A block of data
--------------------------------------------------

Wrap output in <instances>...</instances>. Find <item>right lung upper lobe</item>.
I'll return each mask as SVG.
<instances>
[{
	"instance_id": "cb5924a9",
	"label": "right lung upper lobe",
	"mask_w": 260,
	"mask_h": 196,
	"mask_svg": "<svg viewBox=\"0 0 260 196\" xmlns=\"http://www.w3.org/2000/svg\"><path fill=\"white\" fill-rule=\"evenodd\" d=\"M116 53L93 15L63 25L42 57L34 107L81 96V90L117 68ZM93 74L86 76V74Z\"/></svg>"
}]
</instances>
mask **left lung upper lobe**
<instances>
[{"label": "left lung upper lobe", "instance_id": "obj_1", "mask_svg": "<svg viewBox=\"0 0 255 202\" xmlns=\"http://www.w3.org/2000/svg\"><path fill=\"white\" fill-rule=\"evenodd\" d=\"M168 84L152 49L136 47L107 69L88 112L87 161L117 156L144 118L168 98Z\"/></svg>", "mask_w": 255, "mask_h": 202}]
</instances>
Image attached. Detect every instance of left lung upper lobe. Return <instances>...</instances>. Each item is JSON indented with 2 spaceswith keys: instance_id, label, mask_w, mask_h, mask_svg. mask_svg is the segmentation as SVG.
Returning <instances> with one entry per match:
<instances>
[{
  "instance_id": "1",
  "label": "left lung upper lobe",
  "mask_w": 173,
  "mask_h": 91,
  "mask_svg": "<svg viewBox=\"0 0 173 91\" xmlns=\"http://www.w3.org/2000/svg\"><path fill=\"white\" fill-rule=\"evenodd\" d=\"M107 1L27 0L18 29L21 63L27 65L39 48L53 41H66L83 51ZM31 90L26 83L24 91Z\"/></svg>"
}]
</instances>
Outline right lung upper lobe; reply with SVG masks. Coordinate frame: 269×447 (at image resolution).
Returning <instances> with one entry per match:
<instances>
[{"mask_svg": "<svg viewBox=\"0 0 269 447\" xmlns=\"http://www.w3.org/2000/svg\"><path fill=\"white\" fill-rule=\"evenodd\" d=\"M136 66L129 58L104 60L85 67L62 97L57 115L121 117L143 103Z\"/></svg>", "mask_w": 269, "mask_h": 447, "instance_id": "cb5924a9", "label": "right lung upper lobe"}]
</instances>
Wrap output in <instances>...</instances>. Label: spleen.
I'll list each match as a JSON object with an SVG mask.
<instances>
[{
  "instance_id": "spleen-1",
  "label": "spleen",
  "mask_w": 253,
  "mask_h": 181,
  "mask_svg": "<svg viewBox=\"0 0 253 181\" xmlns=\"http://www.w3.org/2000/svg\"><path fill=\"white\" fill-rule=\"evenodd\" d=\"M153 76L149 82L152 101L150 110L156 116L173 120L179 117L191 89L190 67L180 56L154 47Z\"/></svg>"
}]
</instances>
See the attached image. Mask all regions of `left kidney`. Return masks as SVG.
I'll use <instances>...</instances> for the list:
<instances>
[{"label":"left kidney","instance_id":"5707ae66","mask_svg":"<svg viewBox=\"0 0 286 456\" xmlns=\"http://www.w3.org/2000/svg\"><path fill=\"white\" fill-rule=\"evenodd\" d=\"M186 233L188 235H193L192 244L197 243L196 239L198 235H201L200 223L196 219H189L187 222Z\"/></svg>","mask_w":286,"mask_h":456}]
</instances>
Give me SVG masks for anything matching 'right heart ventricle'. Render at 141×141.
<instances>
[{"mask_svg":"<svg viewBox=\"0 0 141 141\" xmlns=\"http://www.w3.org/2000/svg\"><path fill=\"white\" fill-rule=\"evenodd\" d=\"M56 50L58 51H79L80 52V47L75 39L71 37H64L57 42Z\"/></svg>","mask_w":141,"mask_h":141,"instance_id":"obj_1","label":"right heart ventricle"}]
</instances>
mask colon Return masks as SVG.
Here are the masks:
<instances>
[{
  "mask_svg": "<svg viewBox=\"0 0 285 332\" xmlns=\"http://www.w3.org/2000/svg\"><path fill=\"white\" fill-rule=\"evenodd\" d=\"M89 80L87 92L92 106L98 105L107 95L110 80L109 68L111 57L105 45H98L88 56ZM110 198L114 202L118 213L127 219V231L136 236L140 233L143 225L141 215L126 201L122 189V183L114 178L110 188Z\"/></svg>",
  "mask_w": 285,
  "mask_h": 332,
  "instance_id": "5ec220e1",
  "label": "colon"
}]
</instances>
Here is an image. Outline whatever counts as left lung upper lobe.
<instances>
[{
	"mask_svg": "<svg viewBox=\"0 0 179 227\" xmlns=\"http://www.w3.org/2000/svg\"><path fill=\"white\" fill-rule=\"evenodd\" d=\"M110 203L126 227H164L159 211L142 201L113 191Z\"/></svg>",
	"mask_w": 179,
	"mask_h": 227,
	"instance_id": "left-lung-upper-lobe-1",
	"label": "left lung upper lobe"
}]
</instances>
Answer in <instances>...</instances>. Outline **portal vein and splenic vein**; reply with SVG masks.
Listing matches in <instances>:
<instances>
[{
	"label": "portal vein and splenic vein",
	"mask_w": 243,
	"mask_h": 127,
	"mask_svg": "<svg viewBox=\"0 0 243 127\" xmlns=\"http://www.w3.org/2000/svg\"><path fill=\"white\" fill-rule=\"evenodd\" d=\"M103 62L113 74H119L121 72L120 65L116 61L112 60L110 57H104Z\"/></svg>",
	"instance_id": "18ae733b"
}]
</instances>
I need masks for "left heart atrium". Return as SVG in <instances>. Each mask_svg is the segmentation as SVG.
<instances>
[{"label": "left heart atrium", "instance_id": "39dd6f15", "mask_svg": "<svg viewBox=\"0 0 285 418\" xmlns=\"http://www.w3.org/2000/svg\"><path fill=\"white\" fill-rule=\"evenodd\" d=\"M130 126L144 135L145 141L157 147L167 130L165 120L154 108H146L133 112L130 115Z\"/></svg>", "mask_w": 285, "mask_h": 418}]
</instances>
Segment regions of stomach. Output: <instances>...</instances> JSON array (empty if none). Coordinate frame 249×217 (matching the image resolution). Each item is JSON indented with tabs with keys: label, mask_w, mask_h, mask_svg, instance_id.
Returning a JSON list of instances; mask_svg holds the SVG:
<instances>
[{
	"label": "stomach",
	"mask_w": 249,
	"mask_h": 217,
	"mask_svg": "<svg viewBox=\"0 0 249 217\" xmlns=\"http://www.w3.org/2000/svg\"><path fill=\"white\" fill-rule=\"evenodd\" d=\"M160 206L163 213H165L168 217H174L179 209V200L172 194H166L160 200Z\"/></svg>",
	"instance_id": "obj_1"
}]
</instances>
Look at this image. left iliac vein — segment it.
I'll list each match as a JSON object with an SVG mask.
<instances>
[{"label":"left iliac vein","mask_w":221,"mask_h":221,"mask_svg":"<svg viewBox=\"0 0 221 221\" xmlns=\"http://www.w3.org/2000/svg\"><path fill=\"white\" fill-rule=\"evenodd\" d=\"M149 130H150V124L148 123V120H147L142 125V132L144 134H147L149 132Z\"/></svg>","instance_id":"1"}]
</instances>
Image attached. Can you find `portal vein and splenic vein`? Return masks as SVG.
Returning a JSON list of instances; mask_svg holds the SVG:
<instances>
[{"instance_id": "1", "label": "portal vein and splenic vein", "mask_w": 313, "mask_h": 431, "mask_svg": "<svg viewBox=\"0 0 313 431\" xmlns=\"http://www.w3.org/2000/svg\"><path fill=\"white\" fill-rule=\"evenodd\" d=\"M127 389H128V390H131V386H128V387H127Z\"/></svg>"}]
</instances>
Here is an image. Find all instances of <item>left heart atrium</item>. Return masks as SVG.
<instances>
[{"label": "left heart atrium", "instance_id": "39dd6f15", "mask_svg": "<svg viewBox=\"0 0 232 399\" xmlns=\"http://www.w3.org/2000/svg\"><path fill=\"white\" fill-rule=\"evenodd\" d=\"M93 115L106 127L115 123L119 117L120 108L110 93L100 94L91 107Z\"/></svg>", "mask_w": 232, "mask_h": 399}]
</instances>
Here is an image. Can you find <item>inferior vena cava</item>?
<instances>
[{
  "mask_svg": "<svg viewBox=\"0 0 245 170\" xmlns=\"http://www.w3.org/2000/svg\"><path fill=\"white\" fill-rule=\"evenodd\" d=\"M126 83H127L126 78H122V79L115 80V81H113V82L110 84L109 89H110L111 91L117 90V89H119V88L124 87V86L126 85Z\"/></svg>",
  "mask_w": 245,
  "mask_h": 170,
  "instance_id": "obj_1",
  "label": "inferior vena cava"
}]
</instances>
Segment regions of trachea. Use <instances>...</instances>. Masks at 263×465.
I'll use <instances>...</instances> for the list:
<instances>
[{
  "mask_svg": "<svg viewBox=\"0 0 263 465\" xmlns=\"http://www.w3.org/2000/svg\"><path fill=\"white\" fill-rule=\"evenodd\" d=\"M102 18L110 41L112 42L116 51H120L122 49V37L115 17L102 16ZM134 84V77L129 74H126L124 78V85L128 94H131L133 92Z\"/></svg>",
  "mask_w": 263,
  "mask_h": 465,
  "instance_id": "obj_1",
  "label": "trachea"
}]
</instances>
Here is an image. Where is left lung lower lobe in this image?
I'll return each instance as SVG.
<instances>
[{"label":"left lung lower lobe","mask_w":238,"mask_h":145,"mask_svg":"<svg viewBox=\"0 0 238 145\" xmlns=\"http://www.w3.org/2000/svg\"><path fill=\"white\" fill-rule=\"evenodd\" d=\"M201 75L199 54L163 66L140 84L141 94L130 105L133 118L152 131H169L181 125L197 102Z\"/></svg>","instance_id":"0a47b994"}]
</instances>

--------------------------------------------------

Gather every line in the block of data above that contains the word "trachea".

Segment regions of trachea. Use <instances>...</instances>. Masks at 263×465.
  "label": "trachea"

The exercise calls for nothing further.